→ INSTRUCTIONS TO FOLLOW
Your answer must be the lines from the top of the listing below through the line that holds "Page size: 2001x1125.", retyped exactly, with no pictures.

※ ※ ※

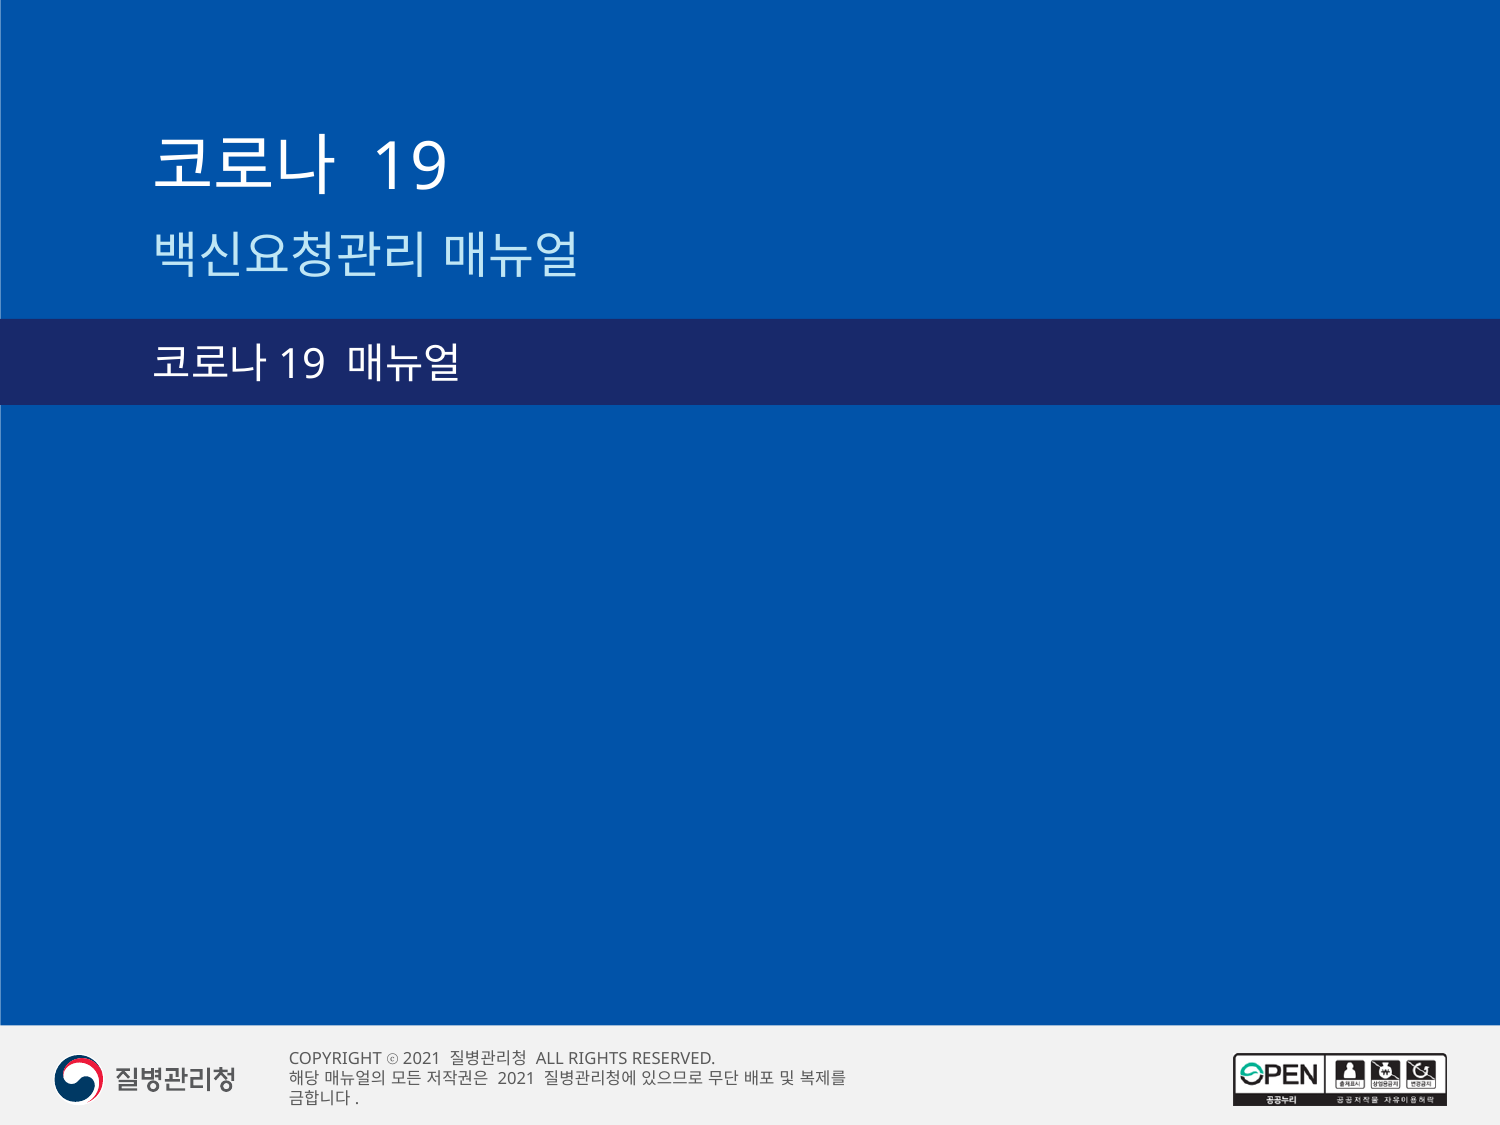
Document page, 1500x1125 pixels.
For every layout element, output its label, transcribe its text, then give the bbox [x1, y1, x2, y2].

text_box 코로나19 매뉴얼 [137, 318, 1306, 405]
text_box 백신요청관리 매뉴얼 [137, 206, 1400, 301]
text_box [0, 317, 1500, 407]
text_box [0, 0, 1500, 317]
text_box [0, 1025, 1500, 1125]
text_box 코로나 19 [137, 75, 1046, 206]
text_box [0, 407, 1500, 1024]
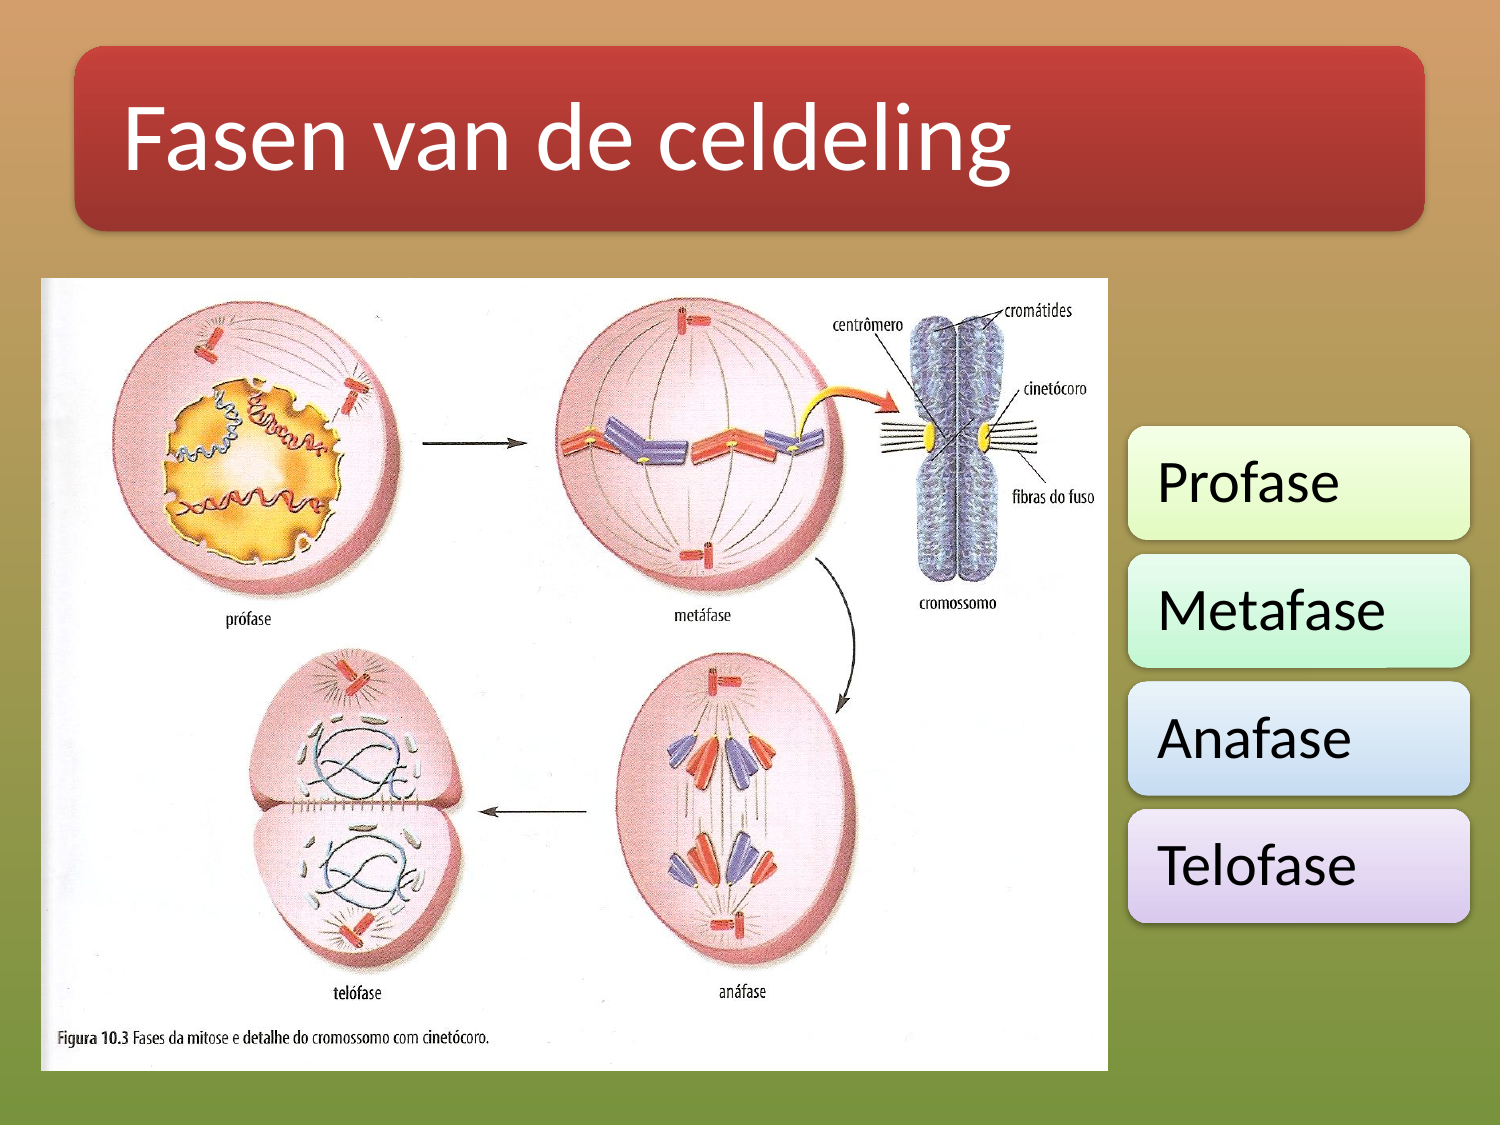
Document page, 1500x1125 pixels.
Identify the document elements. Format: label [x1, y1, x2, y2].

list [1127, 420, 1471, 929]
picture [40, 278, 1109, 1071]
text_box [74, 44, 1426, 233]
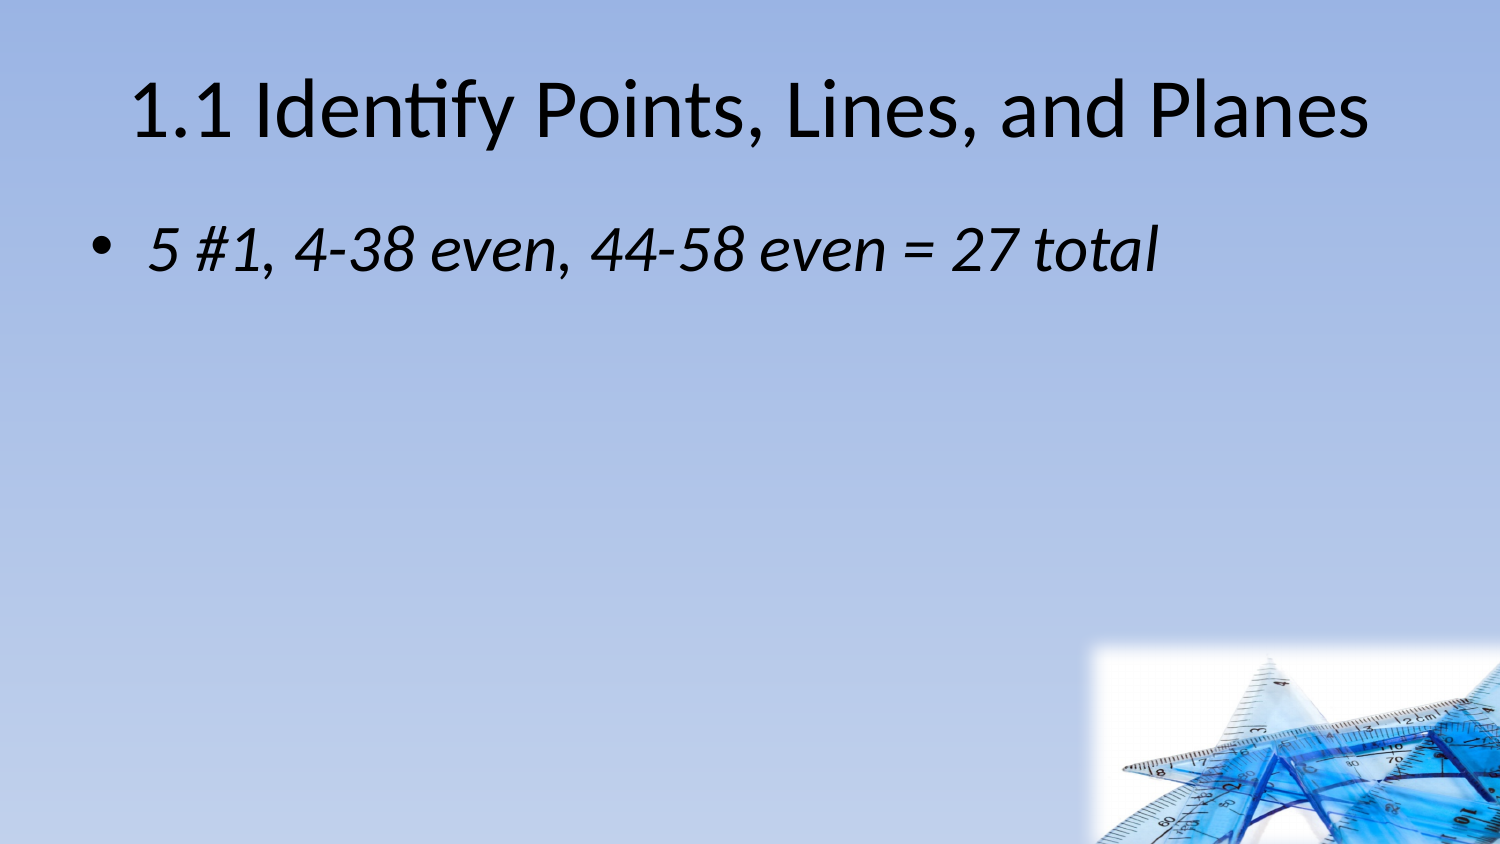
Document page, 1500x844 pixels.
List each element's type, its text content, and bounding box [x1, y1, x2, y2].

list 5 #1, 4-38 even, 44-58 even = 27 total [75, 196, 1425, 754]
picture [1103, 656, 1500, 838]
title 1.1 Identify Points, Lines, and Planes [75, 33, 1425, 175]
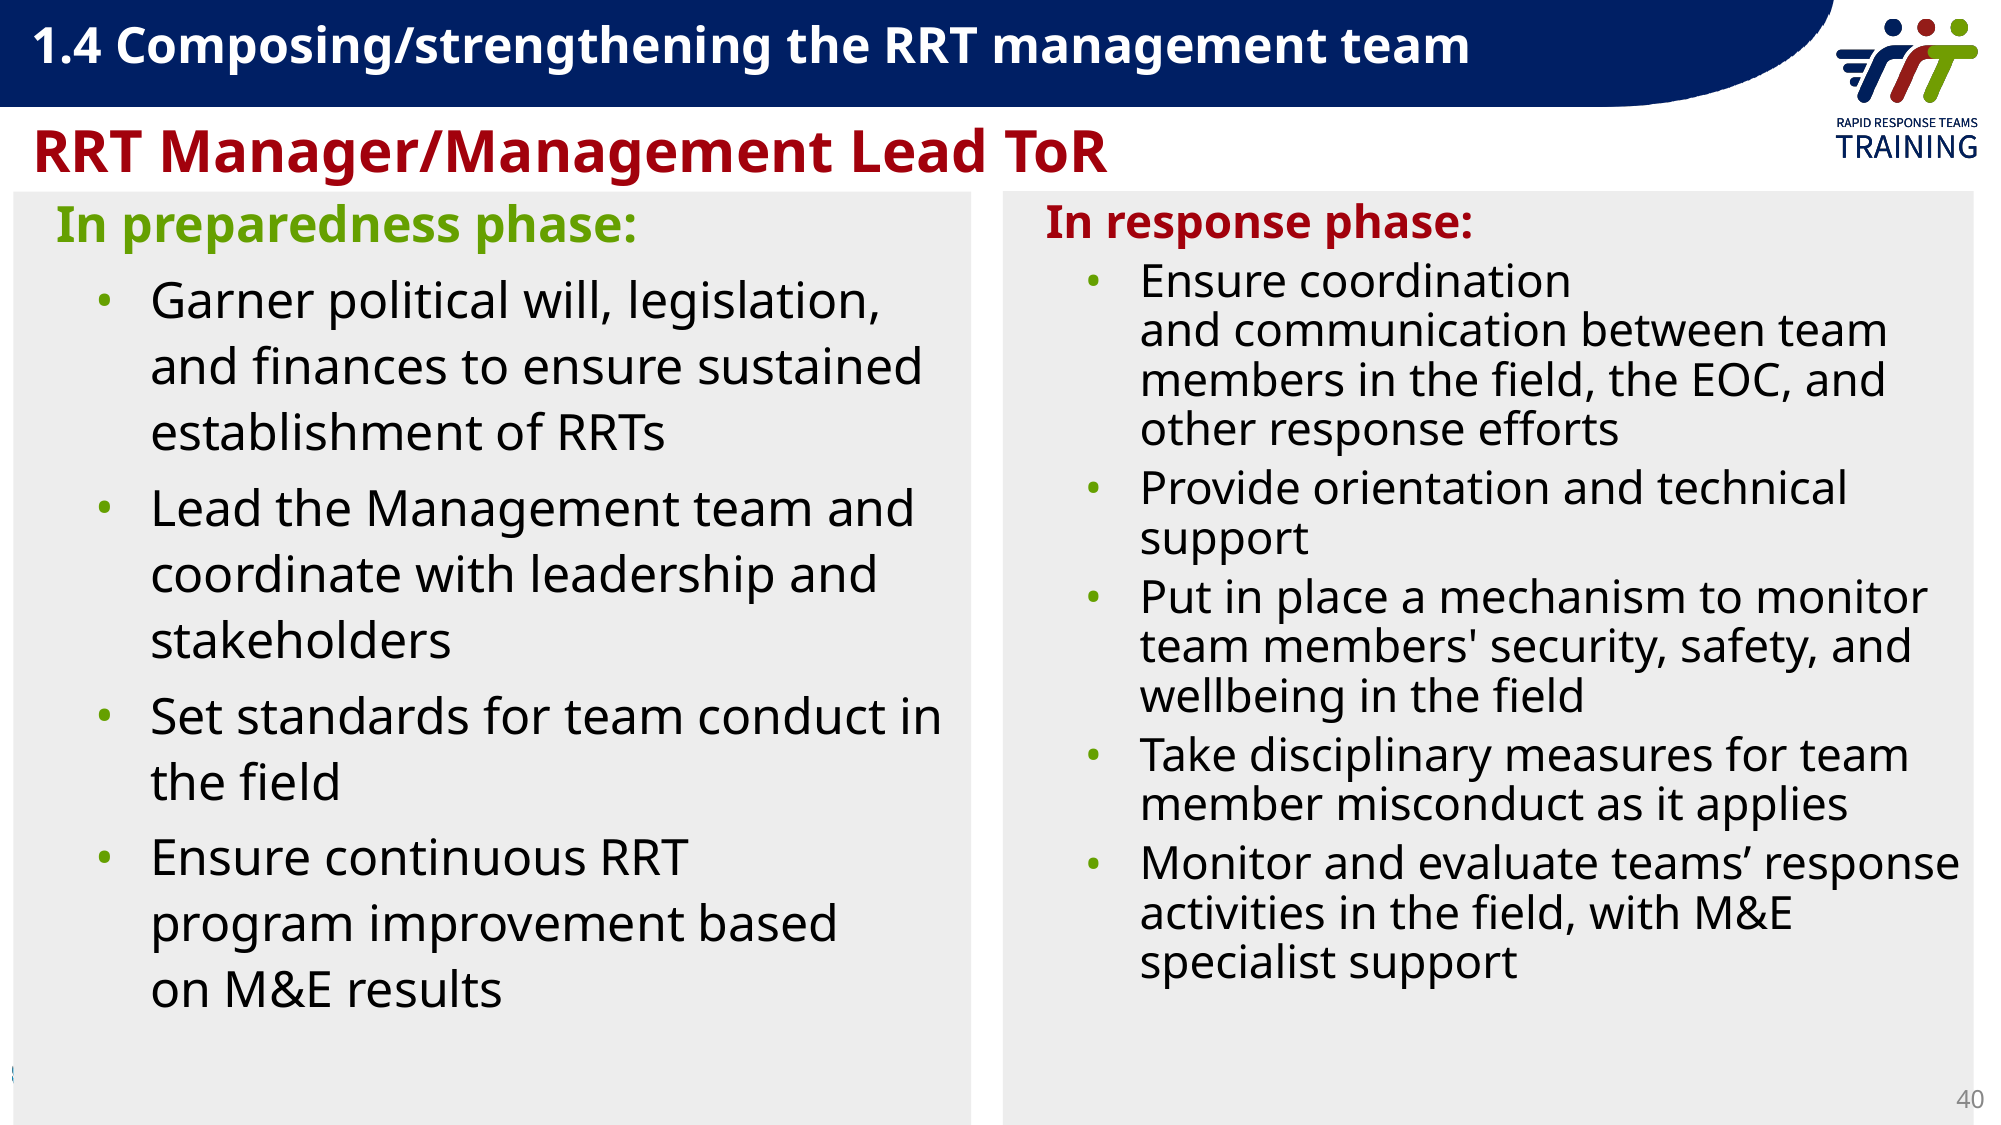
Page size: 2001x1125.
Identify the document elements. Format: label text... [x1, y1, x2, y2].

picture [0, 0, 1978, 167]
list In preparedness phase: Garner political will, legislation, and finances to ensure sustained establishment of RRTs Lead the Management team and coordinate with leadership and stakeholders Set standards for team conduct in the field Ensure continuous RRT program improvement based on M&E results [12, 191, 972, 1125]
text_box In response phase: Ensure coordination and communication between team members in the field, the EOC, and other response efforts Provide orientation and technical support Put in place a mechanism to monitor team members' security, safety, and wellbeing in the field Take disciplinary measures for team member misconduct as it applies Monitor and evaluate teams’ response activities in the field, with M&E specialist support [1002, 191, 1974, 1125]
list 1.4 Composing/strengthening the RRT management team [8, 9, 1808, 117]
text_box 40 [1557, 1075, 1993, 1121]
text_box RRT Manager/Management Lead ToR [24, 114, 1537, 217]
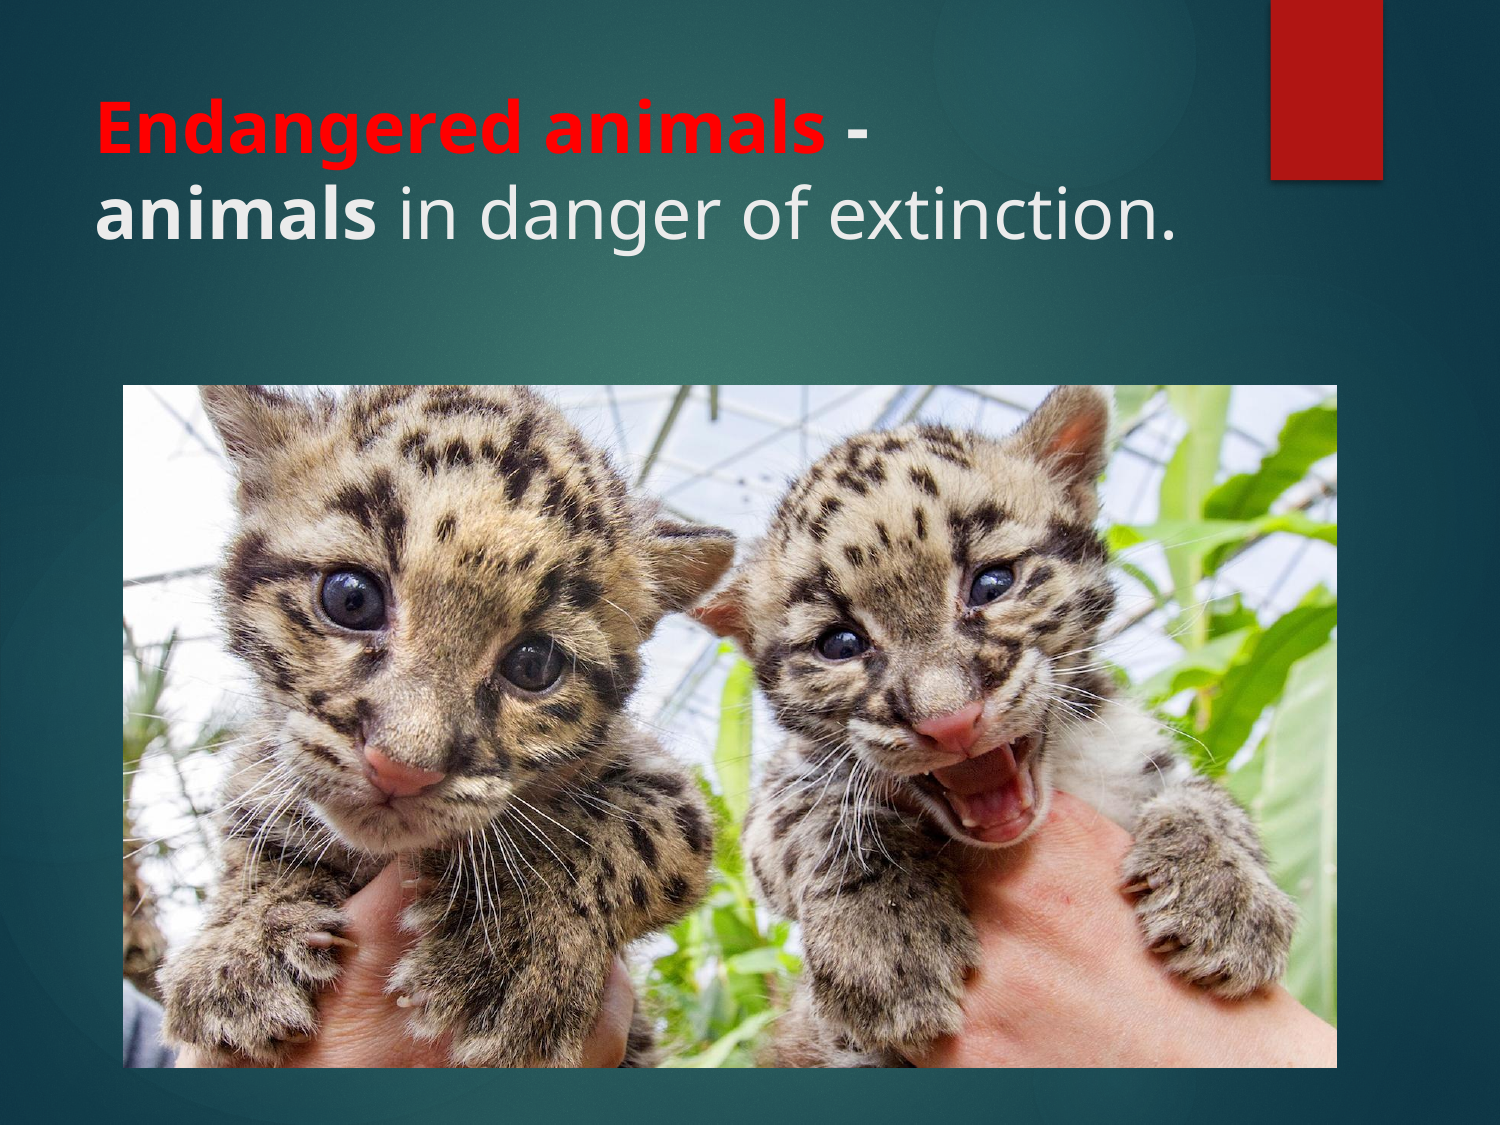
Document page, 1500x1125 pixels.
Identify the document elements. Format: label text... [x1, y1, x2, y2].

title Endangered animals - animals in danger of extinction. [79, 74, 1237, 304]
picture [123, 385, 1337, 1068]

※ ※ ※

→ SOLUTION
Document page, 1500x1125 pixels.
For every layout element, output its label, transcribe its text, then give the bbox [x1, y1, x2, y2].

text_box 코로나19 매뉴얼 [137, 318, 1306, 405]
text_box 백신요청관리 매뉴얼 [137, 206, 1400, 301]
text_box [0, 317, 1500, 407]
text_box [0, 0, 1500, 317]
text_box [0, 1025, 1500, 1125]
text_box 코로나 19 [137, 75, 1046, 206]
text_box [0, 407, 1500, 1024]
Document page, 1500x1125 pixels.
Identify the document elements. Format: label [x1, y1, x2, y2].

list [1127, 420, 1471, 929]
picture [40, 278, 1109, 1071]
text_box [74, 44, 1426, 233]
Document page, 1500x844 pixels.
List each element's type, its text content, and bounding box [x1, y1, x2, y2].

list 5 #1, 4-38 even, 44-58 even = 27 total [75, 196, 1425, 754]
picture [1103, 656, 1500, 838]
title 1.1 Identify Points, Lines, and Planes [75, 33, 1425, 175]
Page size: 2001x1125.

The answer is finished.